Alas, the laws of thermodynamics will not allow a discrete factory or process to create a surplus of energy beyond that amount intrinsic to the raw materials used and accounting for the energy consumed in the manufacturing process itself. We inhabit a finite world. A finite amount of solar radiation meets the Earth every day. Whether we consume fossil fuels or living organisms faster than they can convert sunlight into biomass, either way we create an unsustainable situation. This explains my interest in enlisting ecologists to work with the engineers.

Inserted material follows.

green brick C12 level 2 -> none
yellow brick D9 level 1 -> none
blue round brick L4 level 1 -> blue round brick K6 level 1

Consider the context. Factories reside in ecosystems. The sun powers these ecosystems that provide services – without which neither we nor these hypothetical factories could exist. The ecologists would decipher the ecosystem deficits caused by the factory, its processes, and the effects of using its products. Some big companies plant trees to offset their carbon emissions. As an example of an offset measure, I would propose using agricultural and urban effluent as fertilizer for the algae crops. Mr. Price’s article contains a contradiction about whether or not algae crops require fertilizer, but no matter. Absorbing surplus organic compounds by algae crops would further an ecosystem goal – preventing formation of coastal dead zones – and reduce the ecosystem deficit created by the factory.
The Statesman article mentions growing algae in ponds. For the sake of cultivating the species that produce the highest quantities of the most usable lipids, industrial ponds would exist in hermetically sealed but translucent containers. Where wild algae grow in natural ponds, all sorts of random things happen. Many of those involve nature maintaining its balance. If we merely find ways to hijack microorganisms to produce biofuels that enable business as usual to continue, the ecosystem deficits will only grow. We must reduce our ecosystem demands.

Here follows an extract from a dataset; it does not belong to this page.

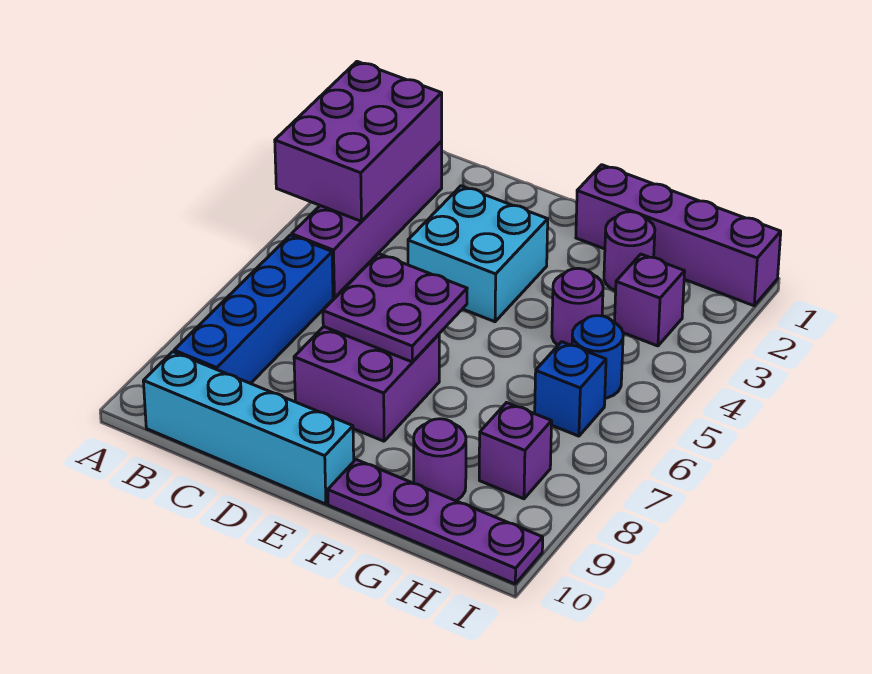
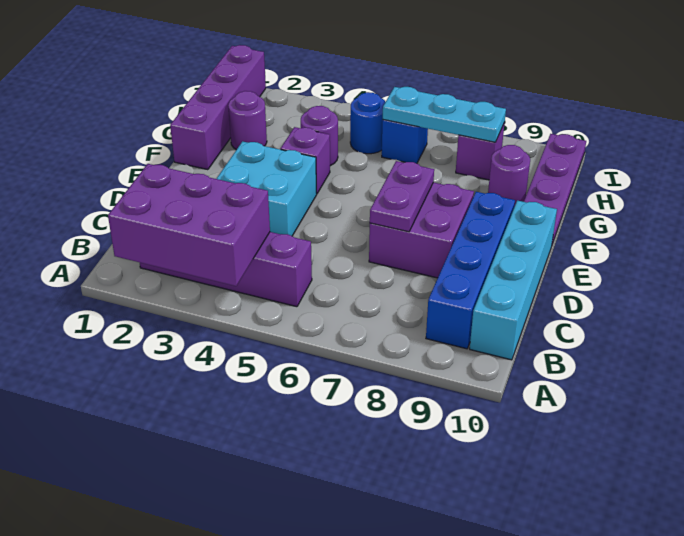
blue brick B6:B9 level 1 -> blue brick B9:E9 level 1
purple plate D6:E7 level 2 -> purple plate D7:E7 level 2
purple brick H3 level 1 -> purple brick F4 level 1
none -> cyan plate H6:H8 level 2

I had to laugh after reading the last paragraph of the Price article. He quoted Norm Whiton, chief executive officer of Sunrise Ridge Algae, Inc. Whitton’s company conducts its research using sewage effluent at the Hornsby Bend Biosolids Management Plant in East Austin. Local bird watchers and other wildlife enthusiasts flock to Hornsby Bend to enjoy the extraordinary variety of birds that feed on the multitudes of critters that thrive in the rich organic soup there – probably sequestering carbon dioxide. Whitton bemoans the probable necessity of using enclosed ponds to grow his algae. “In an open pond we were good at growing things, but not the algae we wanted. We grew toads and worms and bugs.”
For centuries, humans have strived to industrialize nature in order to maximize profits. Only since the advent of the environmental movement did people begin to worry about human survival in ecosystems damaged by the industrialization of nature such that they might not support us. More and more it seems that we need to figure out how to do it the opposite way.